Posted by: cal Lash | April 05, 2015 at 11:35 AM
Emil, pepe le moko.
out of print
but I got a copy for $34
cheaper than a ticket to Alger
Posted by: cal Lash | April 05, 2015 at 03:07 PM
Arizona is really low on the fruit tree of financial literacy.
http://wallethub.com/edu/most-and-least-financially-literate-states/3337/
Posted by: Cal Lash | April 05, 2015 at 06:37 PM
I'm so mad about this that I' w ant to kick someone on welfare. I probably won't be able to find any, anymore- maybe to the market to find somebody on food stamps.
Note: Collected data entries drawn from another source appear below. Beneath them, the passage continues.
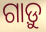
ଗାଡ଼ୁ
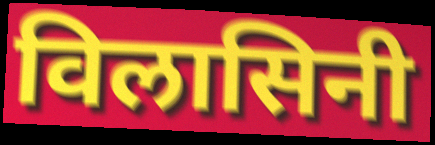
विलासिनी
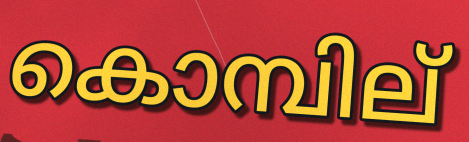
കൊമ്പില്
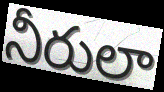
నీరులా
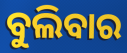
ବୁଲିବାର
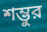
শম্ভুর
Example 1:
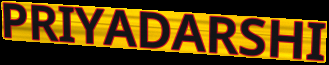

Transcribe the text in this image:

PRIYADARSHI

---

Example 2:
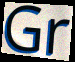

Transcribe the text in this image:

Gr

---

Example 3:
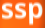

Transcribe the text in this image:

ssp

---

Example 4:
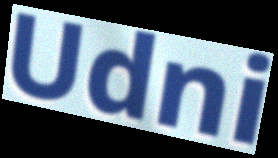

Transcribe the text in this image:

Udni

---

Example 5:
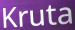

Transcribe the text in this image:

Kruta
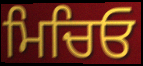
ਮਿਚਿਓ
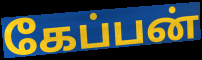
கேப்பன்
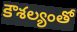
కౌశల్యంతో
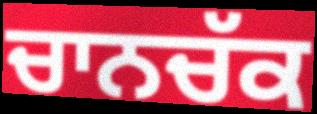
ਚਾਨਚੱਕ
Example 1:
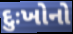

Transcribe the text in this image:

દુઃખોનો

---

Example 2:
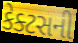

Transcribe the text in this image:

કેક્ટસની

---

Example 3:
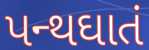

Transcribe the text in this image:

પન્થઘાતં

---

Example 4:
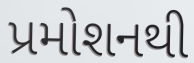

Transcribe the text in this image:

પ્રમોશનથી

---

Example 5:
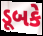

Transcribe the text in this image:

ડૂબકે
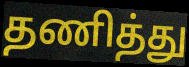
தணித்து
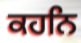
ਕਹਨਿ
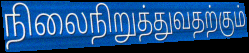
நிலைநிறுத்துவதற்கும்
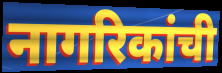
नागरिकांची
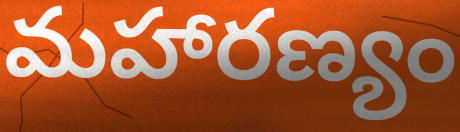
మహారణ్యం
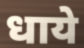
धाये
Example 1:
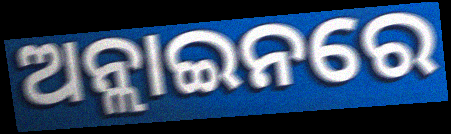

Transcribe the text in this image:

ଅନ୍ଲାଇନରେ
They're not allowed to kick back, right?
"The Pentagon's 10 billion dollar gamble gone bad." LA Times 4/5
Of course this is just what someone could dig up. Or am I glad there's not more out there? Of course there isn't.
Someday my prince will come on a white horse and he'll get everyone who's getting a handout. I'll help if it's safe.
Posted by: Dawgzy | April 06, 2015 at 12:39 AM
U OK Dawgzy?
Posted by: cal Lash | April 06, 2015 at 12:46 AM
In Arizona if your are handicapped and unable to work and have stage 3 cancer and your monthly income is $ 770 a month and your living expenses are $750 per month, not counting food you can qualify for $16 dollars in food stamps.
Thank god for places like Neighborhood Ministries.
Posted by: cal Lash | April 06, 2015 at 09:35 AM
That's $16 dollars a month in food stamps
Posted by: cal Lash | April 06, 2015 at 09:42 AM
DeVoto! You continue to amaze me cal:
http://en.wikipedia.org/wiki/Bernard_DeVoto
His wife was no slouch either (link in story). He has been on my to read list as Stegner was his biographer. Despite his Utah roots, he was Catholic (you almost forget they were there before the Mormons). And the FBI didn't like him -- more reason to read him:
http://www.hcn.org/issues/13/407
Posted by: Jerry McKenzie | April 06, 2015 at 10:12 AM
Hi, Cal. I'm fine. just condensing my themes. You are perceptive; dawgzy's mood could be better. It gets a bit tiring holding two points of view while trying to reconcile them: 1) 😀 things still might get better, Phoenix and the USA still might improve by my lights; 2) 😨it's over. The situation is so rigged in all directions that the only sane response is to watch it unfold as a fascinating, if disheartening, drama. If I had to bet, on which will hold up, I'd have to choose #2 (so to speak.)
Posted by: Dawgzy | April 06, 2015 at 12:41 PM
Dawgzy, "Improvement" is tricky word. Right now I'm caught up in Reading David Gessner's book on Abbey an Stegner while perusing the new issues of Adbusters and The Believer. To stay on line I hang in there with Albert Camus.You just got to keep rolling the stone.
Posted by: cal Lash | April 06, 2015 at 12:57 PM
Cal- you calling me a sissy? Heh Heh.
You're right. Will meditate on that. A big stone got rolled away 1982 years ago yesterday , if the legend's correct. Still waiting from some help there. (BTW, Leon Russell'ss "Roll away the Stone" Best theology to come out of Oklahoma ever.) Will stick with the Greek guy. Seems to fit better with the life that I'm living. Thanks for you words.